# Parsen einer XML ohne Validierung



## rtt (21. Aug 2007)

Hallo,
ich habe ein Standalone Tool, welches eine bestimmte XML-Datei einliest. Dazu verwende ich SAXbuilder, was auch gut funktioniert, solage das Tool ins Internet kann. Wird das Tool auf einem Rechner verwendet, welches kein Internet hat, bekomme ich die folgende Exception: 

java.net.ConnectException: Connection timed out: connect

Das Problem ist anscheinend folgendes. Der SAX Parser versucht die XML-Datei zu validieren, was ihm aber bei fehlender Verbindung zum Internet nicht gelingt. Daher dann die Exception. 

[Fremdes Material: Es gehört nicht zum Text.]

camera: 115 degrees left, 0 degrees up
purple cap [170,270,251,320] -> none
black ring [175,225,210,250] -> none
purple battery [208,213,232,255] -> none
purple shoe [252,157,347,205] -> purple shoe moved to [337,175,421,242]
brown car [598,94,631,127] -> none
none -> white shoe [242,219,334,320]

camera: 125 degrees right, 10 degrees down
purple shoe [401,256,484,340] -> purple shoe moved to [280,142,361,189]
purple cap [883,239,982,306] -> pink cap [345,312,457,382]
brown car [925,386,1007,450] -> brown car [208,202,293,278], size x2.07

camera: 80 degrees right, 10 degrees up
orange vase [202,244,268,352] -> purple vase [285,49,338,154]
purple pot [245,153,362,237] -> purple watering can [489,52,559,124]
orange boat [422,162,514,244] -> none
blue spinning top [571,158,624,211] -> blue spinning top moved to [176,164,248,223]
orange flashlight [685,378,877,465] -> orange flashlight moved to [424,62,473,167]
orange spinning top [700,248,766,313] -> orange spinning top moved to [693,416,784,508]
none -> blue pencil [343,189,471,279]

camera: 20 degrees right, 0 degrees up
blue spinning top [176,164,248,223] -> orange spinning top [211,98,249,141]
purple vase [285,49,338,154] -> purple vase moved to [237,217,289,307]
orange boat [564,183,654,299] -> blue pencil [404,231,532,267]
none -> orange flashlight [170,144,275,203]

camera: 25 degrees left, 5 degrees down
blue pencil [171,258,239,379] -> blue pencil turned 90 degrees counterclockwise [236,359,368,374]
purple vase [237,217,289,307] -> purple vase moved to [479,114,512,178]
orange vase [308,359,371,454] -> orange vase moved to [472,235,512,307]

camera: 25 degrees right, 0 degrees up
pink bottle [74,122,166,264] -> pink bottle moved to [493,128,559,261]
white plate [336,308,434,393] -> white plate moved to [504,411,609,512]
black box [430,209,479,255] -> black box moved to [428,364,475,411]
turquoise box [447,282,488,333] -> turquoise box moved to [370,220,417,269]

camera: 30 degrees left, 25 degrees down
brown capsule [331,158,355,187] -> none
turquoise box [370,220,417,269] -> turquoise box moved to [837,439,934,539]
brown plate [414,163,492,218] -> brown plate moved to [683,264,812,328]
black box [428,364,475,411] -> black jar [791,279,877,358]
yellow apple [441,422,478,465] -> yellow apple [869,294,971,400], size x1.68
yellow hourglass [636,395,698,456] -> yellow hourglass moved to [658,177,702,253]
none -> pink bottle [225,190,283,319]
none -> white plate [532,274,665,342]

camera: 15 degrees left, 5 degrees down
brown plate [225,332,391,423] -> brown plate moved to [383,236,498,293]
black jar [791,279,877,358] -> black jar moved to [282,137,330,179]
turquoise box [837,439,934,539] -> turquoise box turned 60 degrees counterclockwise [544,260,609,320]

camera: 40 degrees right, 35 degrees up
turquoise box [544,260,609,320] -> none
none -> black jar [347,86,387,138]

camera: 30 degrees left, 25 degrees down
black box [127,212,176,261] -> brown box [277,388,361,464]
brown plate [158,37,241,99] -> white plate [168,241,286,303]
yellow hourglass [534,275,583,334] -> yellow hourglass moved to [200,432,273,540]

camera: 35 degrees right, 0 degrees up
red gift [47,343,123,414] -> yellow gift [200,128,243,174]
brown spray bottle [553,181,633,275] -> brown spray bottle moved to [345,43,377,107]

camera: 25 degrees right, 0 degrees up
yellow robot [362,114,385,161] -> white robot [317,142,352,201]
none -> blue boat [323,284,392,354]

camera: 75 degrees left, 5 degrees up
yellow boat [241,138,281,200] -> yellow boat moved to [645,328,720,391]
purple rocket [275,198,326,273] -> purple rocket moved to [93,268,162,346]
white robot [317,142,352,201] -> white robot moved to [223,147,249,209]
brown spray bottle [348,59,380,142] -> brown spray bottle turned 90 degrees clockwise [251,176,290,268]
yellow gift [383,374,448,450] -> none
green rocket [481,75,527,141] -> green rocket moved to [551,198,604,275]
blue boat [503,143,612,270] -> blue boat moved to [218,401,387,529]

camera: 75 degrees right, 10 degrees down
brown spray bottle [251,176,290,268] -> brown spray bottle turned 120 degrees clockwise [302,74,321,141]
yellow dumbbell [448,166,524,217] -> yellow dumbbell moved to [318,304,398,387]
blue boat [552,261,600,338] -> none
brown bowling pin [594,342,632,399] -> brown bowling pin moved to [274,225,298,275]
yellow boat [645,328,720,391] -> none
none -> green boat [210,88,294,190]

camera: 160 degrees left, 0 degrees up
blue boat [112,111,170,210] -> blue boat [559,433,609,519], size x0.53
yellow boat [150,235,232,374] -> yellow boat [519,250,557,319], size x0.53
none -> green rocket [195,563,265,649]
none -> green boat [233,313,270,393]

Das setzen eines flag's, damit keine Validierung durchgeführt wird, brachte keinen Erfolg und erzeugte die Fehlermeldung:
java.net.UnknownHostException: www.springframework.org

Gibt es eine Möglichkleit die XML einzulesen, ohne das das Tool ins Netz muß und ohne dass ich eine DTD benötige?
Ziel ist es einfach einen bestimmten Wert auszulesen, eventuell abzuändern und wieder in der Datei zu speichern.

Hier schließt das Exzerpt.